▸ DIRECTION A: Reproduce the dataset entries verbatim, everything from the line containing "state / province: Potaro-Siparuni" down to the line containing "collector number: 70006", with both of those lines included.

▸ SUPPLIED TEXT:
Solo female travel in Morocco and whether or not it is safe is a popular topic. For months, I couldn’t shake off the urge and want to visit this unique country. I had been seeing more and more posts from people I follow online heading to Morocco to haggle for goods in the souks of Marrakech, explore the blue streets of Chefchaouen and camp under the stars in the Sahara Desert. I was obsessed with Morocco and I hadn’t even booked a flight. For once in my life, there was something stopping me.
I had heard that Morocco was unsafe, especially for females travelling alone. After hearing horror stories, I was apprehensive. Yet, I felt a pull like no other to visit this so-called “unsafe” country. I wanted to experience it for myself. Was visiting Morocco as a solo female really as bad as people make out?
Not one to miss out on an adventure and convinced that people only ever write about their bad experiences, I booked my flights. I was going to Morocco and there was no way I was backing out now.
Fast forward several months and I had finally arrived in Marrakech, my first stop in Morocco. This was it. I was about to spend the next two weeks exploring a country that had been so high on my bucket list for way over a year. I was about to find out what solo female travel in Morocco was REALLY like. A mix of nerves and excitement filled my stomach.
Solo female travel in Morocco: Is it safe?

Entries listed in a dataset
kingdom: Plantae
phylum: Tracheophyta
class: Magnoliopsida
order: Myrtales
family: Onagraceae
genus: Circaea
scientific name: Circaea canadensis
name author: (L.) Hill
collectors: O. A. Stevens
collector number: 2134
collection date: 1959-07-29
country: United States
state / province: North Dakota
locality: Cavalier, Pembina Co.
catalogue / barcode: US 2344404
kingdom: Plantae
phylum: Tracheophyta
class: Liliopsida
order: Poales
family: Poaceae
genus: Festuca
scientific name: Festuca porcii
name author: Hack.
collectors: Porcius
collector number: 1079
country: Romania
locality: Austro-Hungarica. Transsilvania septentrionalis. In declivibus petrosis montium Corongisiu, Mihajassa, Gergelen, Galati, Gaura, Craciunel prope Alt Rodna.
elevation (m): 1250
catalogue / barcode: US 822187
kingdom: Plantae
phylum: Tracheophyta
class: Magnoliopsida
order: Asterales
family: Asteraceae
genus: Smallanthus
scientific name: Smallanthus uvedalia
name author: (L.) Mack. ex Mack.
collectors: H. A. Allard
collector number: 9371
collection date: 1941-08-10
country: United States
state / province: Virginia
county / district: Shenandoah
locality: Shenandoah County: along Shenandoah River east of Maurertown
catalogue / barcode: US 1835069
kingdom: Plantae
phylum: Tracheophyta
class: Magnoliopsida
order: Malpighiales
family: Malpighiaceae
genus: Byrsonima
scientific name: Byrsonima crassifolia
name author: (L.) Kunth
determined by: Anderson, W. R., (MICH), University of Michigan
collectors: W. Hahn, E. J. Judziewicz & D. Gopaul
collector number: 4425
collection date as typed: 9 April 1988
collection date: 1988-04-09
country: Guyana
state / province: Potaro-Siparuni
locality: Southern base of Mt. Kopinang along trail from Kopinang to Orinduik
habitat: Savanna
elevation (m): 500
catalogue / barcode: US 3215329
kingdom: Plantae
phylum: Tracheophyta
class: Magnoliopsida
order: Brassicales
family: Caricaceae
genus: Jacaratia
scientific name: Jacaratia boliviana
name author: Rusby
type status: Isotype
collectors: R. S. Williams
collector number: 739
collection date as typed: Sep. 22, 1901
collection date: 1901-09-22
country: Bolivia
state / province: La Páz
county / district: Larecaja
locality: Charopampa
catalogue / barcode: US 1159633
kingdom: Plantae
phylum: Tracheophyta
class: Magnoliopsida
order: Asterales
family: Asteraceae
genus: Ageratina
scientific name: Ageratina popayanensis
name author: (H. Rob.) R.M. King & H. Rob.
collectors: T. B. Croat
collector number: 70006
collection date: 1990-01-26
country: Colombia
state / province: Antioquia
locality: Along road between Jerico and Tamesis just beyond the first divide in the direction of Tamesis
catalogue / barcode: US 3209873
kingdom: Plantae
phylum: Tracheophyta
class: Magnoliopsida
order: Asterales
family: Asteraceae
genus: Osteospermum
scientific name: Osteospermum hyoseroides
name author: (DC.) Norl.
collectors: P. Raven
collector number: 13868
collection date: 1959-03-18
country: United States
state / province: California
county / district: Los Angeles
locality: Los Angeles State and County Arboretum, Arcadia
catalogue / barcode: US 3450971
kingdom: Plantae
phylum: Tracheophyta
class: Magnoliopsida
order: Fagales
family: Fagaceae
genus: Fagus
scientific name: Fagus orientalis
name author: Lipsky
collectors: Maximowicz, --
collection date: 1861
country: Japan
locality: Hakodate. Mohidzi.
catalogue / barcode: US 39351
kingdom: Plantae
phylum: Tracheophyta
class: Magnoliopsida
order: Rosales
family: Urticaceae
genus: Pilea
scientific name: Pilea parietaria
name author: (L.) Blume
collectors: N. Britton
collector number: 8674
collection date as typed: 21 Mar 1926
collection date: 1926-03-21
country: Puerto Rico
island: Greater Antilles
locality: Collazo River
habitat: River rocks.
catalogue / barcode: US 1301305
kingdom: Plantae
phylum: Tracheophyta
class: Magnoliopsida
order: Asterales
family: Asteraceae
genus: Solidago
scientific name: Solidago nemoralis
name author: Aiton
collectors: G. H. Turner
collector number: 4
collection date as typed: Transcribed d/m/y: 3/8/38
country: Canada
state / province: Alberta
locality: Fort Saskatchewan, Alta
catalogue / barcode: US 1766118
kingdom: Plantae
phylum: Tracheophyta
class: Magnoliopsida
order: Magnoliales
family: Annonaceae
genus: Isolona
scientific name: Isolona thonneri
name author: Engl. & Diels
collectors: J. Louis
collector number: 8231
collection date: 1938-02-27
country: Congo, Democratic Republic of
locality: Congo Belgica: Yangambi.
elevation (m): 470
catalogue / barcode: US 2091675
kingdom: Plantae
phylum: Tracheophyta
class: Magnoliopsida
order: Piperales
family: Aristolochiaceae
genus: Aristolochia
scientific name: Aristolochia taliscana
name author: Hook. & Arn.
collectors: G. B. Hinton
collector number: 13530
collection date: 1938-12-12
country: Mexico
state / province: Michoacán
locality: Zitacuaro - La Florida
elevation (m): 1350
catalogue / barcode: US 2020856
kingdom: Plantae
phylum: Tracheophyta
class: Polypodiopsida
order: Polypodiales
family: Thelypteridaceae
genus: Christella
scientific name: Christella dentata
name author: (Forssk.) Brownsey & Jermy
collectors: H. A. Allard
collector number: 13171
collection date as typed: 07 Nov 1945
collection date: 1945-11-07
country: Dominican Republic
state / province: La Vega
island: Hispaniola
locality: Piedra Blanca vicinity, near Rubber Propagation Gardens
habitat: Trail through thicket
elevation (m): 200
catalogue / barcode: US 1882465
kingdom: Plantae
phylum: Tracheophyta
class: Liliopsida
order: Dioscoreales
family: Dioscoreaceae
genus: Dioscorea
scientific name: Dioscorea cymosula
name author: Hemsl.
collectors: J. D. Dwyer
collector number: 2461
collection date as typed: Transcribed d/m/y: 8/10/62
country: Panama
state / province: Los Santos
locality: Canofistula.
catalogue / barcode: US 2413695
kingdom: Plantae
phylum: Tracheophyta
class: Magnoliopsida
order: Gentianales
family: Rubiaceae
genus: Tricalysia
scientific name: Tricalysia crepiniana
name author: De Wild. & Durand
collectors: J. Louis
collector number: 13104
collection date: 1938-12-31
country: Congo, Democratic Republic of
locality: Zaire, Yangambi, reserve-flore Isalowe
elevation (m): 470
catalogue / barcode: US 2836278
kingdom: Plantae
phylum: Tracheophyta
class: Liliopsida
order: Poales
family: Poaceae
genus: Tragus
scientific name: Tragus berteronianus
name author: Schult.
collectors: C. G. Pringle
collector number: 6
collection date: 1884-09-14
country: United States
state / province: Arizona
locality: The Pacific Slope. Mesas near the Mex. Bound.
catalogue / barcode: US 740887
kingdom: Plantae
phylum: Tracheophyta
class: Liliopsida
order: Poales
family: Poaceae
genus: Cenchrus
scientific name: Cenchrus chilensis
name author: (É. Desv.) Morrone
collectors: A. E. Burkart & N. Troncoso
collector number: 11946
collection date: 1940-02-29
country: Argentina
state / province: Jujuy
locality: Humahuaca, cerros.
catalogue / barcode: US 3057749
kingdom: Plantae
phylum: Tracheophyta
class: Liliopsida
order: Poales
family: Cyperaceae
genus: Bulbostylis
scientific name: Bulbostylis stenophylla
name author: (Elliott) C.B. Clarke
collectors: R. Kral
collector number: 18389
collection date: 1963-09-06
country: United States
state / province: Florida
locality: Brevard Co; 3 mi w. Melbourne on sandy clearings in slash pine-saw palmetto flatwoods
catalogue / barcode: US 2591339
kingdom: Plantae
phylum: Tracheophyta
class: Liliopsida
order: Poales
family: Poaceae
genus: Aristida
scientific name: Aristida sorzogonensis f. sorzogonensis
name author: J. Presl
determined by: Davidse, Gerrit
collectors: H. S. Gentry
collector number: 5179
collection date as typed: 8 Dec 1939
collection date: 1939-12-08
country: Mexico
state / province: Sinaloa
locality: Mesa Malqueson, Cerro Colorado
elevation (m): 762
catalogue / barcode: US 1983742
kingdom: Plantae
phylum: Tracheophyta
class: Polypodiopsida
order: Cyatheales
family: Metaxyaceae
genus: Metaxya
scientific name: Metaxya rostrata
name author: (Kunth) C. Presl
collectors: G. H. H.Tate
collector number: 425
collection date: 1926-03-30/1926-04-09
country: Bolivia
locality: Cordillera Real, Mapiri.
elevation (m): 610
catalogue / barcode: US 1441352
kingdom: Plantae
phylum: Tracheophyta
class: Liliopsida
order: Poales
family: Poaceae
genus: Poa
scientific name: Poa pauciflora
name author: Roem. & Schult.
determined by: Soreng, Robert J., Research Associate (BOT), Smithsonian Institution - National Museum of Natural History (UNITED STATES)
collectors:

▸ DIRECTION B: Quote the entire text on solo female travel in Morocco verbatim.

▸ TASK OUTPUT A:
state / province: Potaro-Siparuni
locality: Southern base of Mt. Kopinang along trail from Kopinang to Orinduik
habitat: Savanna
elevation (m): 500
catalogue / barcode: US 3215329
kingdom: Plantae
phylum: Tracheophyta
class: Magnoliopsida
order: Brassicales
family: Caricaceae
genus: Jacaratia
scientific name: Jacaratia boliviana
name author: Rusby
type status: Isotype
collectors: R. S. Williams
collector number: 739
collection date as typed: Sep. 22, 1901
collection date: 1901-09-22
country: Bolivia
state / province: La Páz
county / district: Larecaja
locality: Charopampa
catalogue / barcode: US 1159633
kingdom: Plantae
phylum: Tracheophyta
class: Magnoliopsida
order: Asterales
family: Asteraceae
genus: Ageratina
scientific name: Ageratina popayanensis
name author: (H. Rob.) R.M. King & H. Rob.
collectors: T. B. Croat
collector number: 70006

▸ TASK OUTPUT B:
Solo female travel in Morocco and whether or not it is safe is a popular topic. For months, I couldn’t shake off the urge and want to visit this unique country. I had been seeing more and more posts from people I follow online heading to Morocco to haggle for goods in the souks of Marrakech, explore the blue streets of Chefchaouen and camp under the stars in the Sahara Desert. I was obsessed with Morocco and I hadn’t even booked a flight. For once in my life, there was something stopping me.
I had heard that Morocco was unsafe, especially for females travelling alone. After hearing horror stories, I was apprehensive. Yet, I felt a pull like no other to visit this so-called “unsafe” country. I wanted to experience it for myself. Was visiting Morocco as a solo female really as bad as people make out?
Not one to miss out on an adventure and convinced that people only ever write about their bad experiences, I booked my flights. I was going to Morocco and there was no way I was backing out now.
Fast forward several months and I had finally arrived in Marrakech, my first stop in Morocco. This was it. I was about to spend the next two weeks exploring a country that had been so high on my bucket list for way over a year. I was about to find out what solo female travel in Morocco was REALLY like. A mix of nerves and excitement filled my stomach.
Solo female travel in Morocco: Is it safe?